Goal of the exercise: Using the entries below, show all lines with the string "parameter".

Records from a collection:
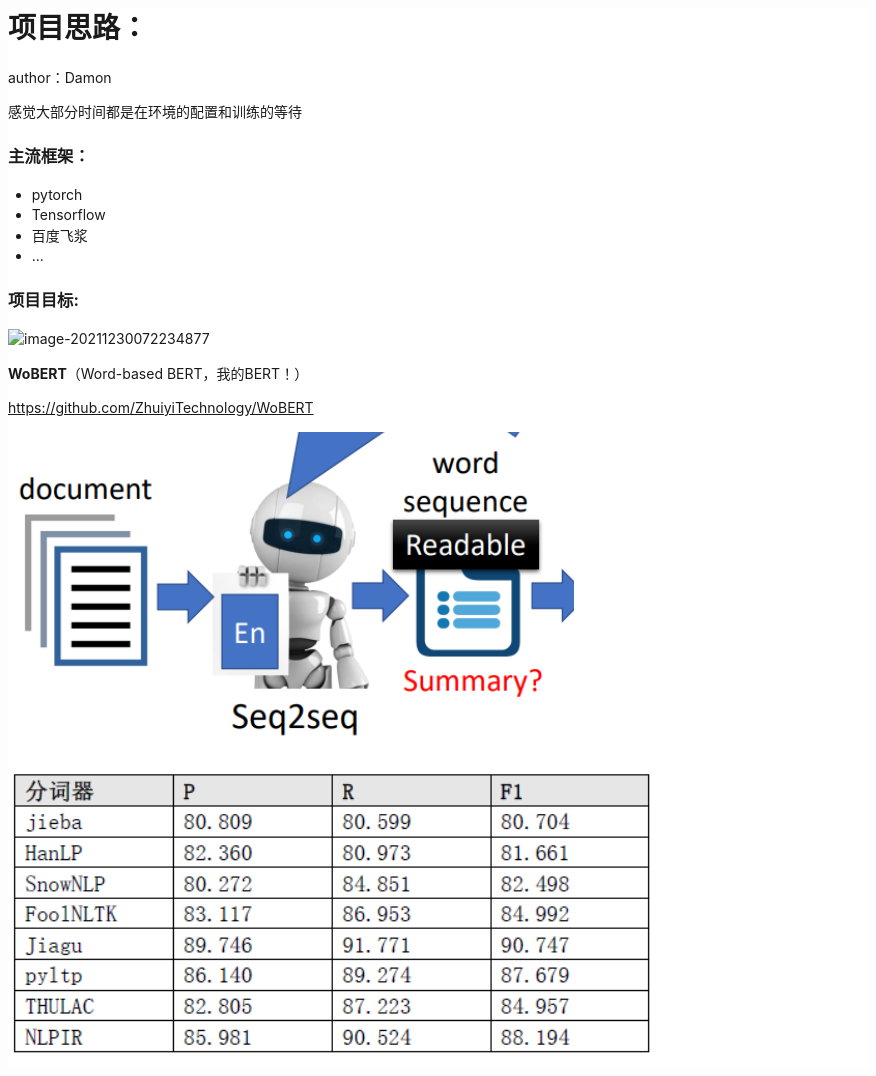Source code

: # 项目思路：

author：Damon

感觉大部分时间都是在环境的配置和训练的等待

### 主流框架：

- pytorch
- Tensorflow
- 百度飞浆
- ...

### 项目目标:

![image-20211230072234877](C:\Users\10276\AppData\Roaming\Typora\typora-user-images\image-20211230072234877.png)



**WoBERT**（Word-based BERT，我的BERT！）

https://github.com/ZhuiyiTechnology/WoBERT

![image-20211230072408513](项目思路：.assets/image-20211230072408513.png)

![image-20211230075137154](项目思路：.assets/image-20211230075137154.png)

--

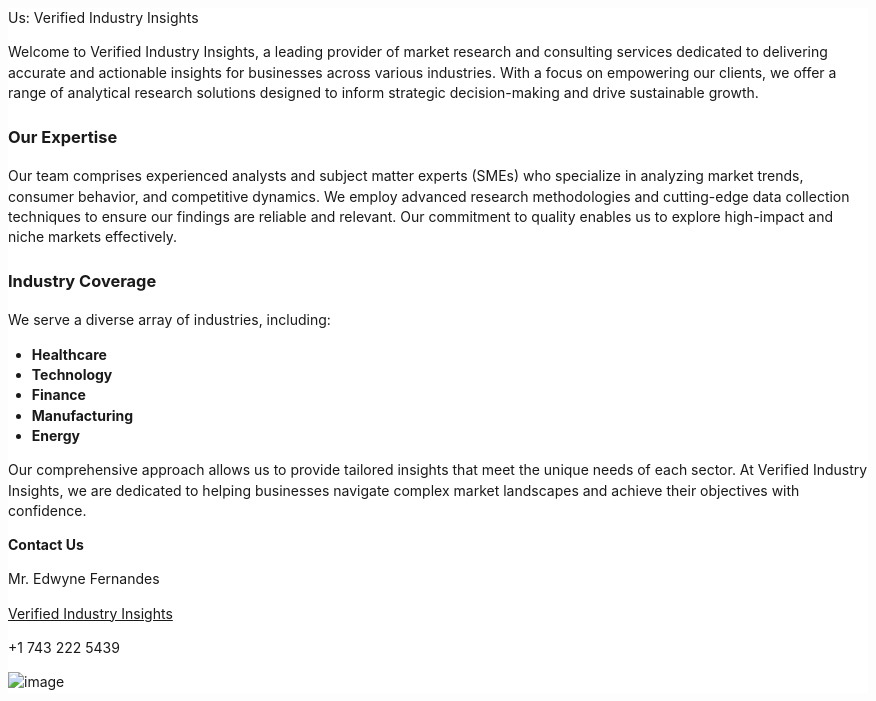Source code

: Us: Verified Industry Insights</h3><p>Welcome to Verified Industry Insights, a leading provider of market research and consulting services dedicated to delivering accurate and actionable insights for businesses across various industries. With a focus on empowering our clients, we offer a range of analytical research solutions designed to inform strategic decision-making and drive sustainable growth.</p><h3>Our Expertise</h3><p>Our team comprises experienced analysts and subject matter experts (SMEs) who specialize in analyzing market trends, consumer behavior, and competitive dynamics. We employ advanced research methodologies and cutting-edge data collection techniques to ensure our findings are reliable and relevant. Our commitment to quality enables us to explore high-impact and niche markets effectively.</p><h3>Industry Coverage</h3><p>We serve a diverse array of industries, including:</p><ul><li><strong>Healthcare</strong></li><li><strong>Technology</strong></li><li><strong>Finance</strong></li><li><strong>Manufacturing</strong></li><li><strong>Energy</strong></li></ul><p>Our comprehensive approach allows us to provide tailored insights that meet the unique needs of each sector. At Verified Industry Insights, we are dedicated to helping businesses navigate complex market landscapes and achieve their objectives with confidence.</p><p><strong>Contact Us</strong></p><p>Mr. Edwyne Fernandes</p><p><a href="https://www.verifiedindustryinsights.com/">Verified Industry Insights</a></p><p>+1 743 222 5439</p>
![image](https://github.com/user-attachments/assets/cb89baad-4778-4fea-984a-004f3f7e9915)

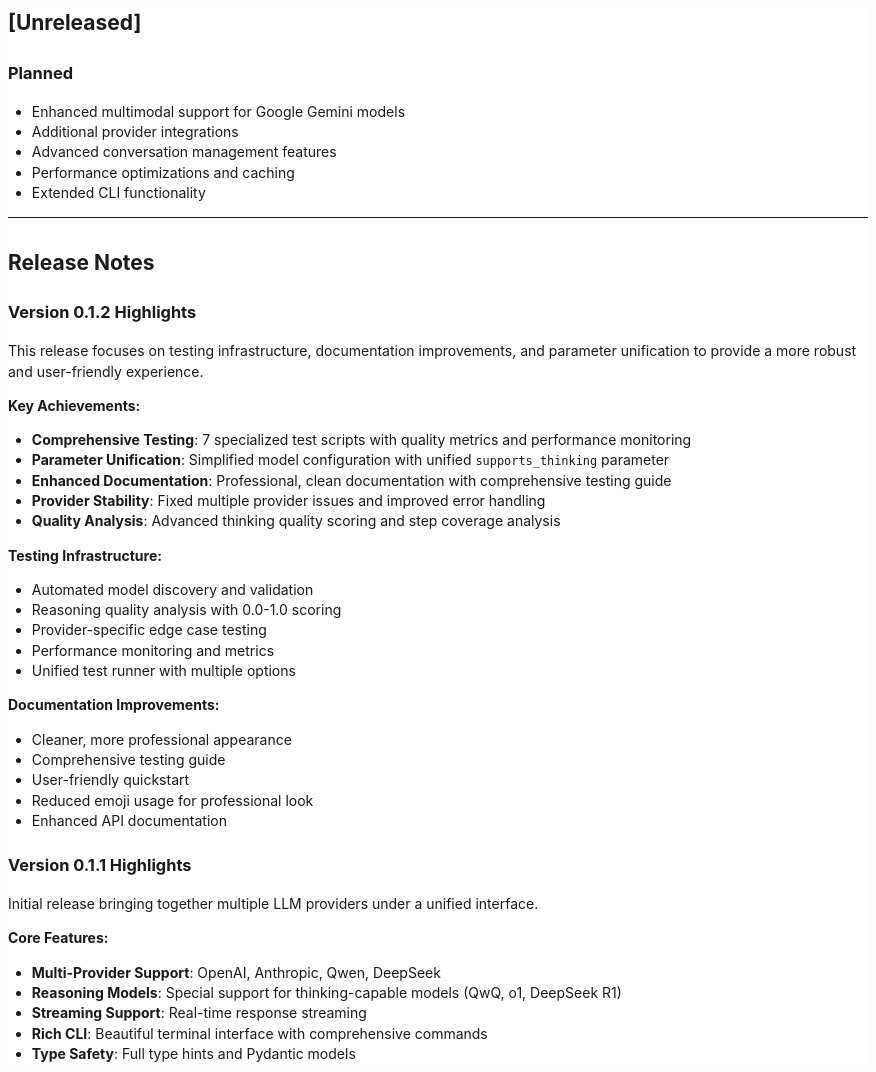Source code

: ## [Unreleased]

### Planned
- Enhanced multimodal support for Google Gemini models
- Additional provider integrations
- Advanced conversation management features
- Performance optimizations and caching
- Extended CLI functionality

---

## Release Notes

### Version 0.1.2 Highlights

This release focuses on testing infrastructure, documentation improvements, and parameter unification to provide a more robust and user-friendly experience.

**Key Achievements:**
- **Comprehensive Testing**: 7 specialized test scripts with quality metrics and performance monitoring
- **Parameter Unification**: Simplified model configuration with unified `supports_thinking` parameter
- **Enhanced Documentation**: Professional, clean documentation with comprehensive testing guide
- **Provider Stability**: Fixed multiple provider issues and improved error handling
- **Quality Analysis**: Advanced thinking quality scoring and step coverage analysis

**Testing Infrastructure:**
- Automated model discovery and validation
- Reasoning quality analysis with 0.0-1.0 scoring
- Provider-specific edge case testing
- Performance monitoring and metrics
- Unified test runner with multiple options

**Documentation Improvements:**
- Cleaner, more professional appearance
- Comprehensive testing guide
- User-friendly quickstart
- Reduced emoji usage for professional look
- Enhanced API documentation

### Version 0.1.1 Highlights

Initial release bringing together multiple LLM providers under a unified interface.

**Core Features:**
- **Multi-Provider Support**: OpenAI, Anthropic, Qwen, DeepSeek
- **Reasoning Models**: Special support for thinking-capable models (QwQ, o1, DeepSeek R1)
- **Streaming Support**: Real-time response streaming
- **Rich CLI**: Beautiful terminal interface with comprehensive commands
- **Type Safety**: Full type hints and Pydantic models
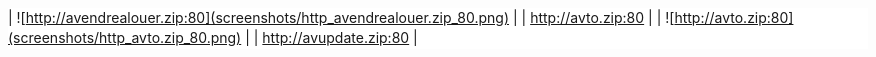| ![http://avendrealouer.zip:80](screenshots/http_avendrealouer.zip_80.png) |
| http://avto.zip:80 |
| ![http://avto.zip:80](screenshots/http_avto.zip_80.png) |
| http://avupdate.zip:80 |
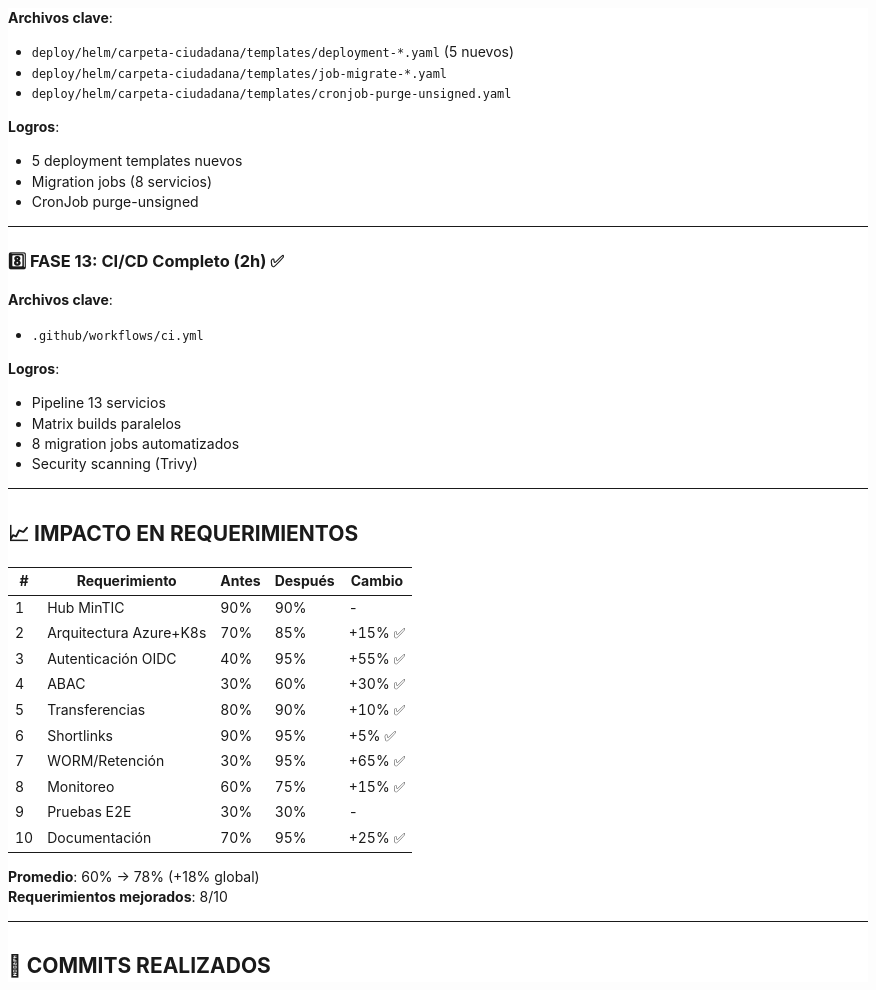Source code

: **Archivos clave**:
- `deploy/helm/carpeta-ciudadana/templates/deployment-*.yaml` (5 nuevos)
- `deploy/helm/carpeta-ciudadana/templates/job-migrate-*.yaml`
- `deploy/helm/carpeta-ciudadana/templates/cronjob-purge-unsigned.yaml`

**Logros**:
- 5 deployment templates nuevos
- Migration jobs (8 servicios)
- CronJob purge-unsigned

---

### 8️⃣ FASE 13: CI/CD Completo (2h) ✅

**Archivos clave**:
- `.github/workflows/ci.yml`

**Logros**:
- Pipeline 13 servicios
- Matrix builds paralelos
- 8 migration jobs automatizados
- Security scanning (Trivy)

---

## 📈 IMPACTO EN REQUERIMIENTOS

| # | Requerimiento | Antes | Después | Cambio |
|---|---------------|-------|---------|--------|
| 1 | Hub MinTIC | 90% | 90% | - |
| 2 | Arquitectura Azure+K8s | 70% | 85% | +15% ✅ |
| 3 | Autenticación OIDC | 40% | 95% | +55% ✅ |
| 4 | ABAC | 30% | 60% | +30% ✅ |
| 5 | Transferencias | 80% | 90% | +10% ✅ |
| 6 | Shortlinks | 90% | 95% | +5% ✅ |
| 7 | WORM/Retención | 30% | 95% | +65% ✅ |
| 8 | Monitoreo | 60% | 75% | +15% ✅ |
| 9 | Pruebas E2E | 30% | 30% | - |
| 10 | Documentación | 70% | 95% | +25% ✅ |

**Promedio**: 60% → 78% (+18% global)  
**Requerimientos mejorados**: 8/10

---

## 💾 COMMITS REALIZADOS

Task solution:
This release focuses on testing infrastructure, documentation improvements, and parameter unification to provide a more robust and user-friendly experience.
- **Parameter Unification**: Simplified model configuration with unified `supports_thinking` parameter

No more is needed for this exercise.